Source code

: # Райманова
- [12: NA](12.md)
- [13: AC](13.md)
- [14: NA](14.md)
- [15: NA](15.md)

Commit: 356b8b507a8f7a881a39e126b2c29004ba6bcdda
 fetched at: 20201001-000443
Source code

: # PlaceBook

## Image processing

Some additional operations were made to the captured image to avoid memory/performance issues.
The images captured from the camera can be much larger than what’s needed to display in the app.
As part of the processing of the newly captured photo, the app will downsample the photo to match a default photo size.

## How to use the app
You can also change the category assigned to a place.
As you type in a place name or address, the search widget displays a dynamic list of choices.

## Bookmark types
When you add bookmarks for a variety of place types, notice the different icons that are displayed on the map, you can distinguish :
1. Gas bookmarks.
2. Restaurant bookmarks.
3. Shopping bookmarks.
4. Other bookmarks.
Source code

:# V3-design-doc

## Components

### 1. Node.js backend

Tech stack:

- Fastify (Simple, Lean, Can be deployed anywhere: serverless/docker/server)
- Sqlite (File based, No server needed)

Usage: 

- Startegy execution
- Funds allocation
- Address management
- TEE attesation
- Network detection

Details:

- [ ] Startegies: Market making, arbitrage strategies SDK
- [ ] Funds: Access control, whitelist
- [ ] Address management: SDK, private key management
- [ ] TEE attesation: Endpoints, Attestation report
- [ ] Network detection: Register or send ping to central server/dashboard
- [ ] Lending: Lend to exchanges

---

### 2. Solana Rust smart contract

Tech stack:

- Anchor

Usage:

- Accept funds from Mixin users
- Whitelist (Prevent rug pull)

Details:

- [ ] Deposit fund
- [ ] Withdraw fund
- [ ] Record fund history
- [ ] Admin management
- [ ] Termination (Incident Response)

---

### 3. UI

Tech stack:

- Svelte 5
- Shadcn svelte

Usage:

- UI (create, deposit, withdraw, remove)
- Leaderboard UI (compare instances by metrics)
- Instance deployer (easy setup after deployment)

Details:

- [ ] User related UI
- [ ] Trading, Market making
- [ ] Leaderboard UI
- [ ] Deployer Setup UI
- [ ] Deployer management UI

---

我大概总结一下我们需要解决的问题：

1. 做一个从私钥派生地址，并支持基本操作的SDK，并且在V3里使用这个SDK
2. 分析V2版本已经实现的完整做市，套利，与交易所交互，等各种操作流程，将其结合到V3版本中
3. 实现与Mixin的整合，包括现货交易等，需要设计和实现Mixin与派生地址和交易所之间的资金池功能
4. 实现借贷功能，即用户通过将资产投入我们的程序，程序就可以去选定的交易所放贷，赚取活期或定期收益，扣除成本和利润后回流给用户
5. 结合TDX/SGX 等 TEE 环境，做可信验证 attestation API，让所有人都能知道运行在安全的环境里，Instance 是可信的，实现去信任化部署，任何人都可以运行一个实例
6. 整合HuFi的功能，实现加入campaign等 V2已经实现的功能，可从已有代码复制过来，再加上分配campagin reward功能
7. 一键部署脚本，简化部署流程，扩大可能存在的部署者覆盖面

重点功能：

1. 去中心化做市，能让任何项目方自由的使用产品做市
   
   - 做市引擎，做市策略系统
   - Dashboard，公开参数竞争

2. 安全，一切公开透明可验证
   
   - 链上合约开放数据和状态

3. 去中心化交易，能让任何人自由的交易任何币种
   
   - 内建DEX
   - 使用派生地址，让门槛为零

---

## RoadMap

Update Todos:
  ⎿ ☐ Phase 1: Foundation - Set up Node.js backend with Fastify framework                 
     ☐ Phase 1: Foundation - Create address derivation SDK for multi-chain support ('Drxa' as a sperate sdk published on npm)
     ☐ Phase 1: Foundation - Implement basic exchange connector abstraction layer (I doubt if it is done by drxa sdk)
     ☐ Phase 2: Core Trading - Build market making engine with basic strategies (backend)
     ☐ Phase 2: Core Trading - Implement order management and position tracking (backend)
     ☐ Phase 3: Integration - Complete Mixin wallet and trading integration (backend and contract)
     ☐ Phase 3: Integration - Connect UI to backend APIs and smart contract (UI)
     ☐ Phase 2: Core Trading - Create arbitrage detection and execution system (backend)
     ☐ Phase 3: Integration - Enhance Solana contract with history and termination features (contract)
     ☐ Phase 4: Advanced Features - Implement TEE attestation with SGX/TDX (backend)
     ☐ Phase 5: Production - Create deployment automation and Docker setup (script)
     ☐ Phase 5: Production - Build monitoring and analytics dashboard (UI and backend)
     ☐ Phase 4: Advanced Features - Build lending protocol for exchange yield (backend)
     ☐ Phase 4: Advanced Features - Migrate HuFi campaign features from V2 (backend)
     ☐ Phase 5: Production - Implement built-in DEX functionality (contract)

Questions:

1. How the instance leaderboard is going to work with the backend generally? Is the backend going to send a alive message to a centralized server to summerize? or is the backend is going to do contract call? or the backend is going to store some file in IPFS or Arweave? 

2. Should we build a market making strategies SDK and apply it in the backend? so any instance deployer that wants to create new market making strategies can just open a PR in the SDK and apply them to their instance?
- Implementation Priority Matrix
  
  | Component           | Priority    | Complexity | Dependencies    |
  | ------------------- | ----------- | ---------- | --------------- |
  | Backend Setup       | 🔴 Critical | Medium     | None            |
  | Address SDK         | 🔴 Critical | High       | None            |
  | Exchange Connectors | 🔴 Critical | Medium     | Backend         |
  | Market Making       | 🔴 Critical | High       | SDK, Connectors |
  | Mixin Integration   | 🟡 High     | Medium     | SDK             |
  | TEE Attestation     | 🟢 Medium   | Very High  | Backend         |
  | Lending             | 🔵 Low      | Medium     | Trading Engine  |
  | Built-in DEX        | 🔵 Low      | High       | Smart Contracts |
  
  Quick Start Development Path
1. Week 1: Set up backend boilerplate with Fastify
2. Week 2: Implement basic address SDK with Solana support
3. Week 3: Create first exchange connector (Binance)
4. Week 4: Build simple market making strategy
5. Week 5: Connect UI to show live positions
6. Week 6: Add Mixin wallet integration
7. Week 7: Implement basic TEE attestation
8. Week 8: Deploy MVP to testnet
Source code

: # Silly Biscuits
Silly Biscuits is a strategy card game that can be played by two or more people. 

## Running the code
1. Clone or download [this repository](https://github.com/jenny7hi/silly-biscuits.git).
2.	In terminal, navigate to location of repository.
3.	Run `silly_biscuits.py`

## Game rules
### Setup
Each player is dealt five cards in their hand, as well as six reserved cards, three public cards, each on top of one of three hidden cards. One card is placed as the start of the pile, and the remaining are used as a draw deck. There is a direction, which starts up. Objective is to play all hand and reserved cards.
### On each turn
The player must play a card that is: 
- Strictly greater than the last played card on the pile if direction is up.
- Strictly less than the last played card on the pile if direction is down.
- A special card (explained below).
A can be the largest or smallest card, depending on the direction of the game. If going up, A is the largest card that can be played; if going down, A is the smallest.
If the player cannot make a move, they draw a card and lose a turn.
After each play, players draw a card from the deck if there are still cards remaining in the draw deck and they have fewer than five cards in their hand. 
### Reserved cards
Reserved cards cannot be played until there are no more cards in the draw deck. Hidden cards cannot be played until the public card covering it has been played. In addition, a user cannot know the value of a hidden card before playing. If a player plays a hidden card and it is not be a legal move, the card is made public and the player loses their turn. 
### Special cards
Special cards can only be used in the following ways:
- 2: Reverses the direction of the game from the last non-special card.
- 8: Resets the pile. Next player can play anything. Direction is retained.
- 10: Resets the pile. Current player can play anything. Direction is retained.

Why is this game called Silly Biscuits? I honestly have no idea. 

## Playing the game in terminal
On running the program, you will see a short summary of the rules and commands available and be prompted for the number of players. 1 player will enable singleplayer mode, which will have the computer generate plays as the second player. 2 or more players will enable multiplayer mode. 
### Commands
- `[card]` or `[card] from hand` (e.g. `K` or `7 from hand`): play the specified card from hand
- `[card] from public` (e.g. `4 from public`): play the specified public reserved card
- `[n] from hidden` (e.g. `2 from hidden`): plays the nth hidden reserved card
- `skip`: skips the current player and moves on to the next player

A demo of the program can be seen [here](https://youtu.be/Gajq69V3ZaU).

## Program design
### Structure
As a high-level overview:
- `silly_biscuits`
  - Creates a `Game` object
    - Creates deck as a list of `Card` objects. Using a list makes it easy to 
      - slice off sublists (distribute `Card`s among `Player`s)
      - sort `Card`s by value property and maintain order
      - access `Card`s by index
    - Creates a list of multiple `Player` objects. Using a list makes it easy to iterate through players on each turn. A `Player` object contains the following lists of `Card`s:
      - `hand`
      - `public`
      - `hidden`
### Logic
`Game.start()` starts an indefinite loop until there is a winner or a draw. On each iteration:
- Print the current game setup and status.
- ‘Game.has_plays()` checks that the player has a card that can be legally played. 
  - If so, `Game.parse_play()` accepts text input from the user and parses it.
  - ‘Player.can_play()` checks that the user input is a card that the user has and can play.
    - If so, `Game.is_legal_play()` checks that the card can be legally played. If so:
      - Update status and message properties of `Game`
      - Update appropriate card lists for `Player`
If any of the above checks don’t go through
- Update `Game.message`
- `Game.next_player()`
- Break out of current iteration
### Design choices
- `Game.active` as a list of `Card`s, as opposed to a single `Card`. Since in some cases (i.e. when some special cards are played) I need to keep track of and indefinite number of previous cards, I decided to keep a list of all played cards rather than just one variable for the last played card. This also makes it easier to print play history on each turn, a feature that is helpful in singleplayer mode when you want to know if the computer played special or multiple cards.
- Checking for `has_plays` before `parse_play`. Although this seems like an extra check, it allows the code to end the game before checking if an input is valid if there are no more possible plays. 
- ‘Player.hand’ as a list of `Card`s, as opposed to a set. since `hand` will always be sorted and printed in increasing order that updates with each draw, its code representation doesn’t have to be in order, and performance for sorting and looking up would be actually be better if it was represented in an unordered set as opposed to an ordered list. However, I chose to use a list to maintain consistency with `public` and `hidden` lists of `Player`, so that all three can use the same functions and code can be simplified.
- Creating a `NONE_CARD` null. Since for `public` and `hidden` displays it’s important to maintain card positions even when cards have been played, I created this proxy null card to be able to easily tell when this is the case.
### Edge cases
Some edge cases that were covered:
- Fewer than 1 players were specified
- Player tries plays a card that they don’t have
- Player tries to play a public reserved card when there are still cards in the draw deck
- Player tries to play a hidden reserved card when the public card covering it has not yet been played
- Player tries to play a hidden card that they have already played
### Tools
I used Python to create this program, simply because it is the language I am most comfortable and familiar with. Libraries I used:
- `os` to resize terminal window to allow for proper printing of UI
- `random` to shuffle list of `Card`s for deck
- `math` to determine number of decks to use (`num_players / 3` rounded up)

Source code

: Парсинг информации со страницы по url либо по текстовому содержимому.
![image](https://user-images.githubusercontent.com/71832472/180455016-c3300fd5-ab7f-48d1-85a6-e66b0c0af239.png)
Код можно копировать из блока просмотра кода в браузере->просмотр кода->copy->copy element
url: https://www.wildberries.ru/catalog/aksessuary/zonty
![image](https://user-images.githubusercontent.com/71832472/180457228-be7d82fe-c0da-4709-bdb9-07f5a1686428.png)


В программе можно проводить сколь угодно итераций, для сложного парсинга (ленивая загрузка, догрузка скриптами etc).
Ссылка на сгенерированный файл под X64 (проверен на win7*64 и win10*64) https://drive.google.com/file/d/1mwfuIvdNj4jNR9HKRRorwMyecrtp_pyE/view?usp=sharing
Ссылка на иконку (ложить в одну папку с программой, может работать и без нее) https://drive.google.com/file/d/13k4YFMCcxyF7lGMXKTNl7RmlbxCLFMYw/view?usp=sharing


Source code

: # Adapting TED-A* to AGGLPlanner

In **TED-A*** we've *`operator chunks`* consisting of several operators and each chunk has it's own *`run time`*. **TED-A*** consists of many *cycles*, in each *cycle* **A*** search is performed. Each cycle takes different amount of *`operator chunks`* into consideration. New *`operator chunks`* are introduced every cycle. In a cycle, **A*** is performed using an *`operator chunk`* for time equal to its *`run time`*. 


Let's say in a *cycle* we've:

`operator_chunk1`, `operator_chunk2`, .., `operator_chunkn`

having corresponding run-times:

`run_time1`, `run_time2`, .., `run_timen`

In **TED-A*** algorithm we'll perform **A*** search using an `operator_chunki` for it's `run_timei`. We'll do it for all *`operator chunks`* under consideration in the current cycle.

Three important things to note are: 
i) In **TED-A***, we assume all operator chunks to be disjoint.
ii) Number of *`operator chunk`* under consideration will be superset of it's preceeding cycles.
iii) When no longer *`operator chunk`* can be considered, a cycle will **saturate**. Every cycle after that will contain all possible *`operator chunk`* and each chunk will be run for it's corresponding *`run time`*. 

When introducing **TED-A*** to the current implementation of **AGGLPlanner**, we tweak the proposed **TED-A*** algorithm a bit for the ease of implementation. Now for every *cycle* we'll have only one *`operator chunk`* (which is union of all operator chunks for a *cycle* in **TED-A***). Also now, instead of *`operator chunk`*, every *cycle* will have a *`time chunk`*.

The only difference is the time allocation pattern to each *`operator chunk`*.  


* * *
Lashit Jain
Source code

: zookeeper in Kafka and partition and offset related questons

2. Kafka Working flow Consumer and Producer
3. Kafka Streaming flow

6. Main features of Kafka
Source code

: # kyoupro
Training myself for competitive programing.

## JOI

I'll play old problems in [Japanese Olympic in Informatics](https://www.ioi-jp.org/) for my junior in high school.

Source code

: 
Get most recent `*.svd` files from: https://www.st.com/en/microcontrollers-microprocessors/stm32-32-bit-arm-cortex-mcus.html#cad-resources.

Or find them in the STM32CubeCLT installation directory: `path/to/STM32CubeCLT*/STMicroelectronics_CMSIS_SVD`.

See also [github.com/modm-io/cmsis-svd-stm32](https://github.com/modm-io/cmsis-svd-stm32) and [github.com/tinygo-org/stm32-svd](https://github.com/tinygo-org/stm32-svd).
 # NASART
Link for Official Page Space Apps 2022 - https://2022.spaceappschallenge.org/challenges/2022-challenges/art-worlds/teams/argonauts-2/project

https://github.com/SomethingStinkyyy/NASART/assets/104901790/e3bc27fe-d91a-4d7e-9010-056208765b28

**What you are asked to do:** Take the lines above from the one containing "### Reserved cards" down to the one containing "Special cards can", and transcribe them exactly, both ends included.

**Answer area:**
### Reserved cards
Reserved cards cannot be played until there are no more cards in the draw deck. Hidden cards cannot be played until the public card covering it has been played. In addition, a user cannot know the value of a hidden card before playing. If a player plays a hidden card and it is not be a legal move, the card is made public and the player loses their turn. 
### Special cards
Special cards can only be used in the following ways:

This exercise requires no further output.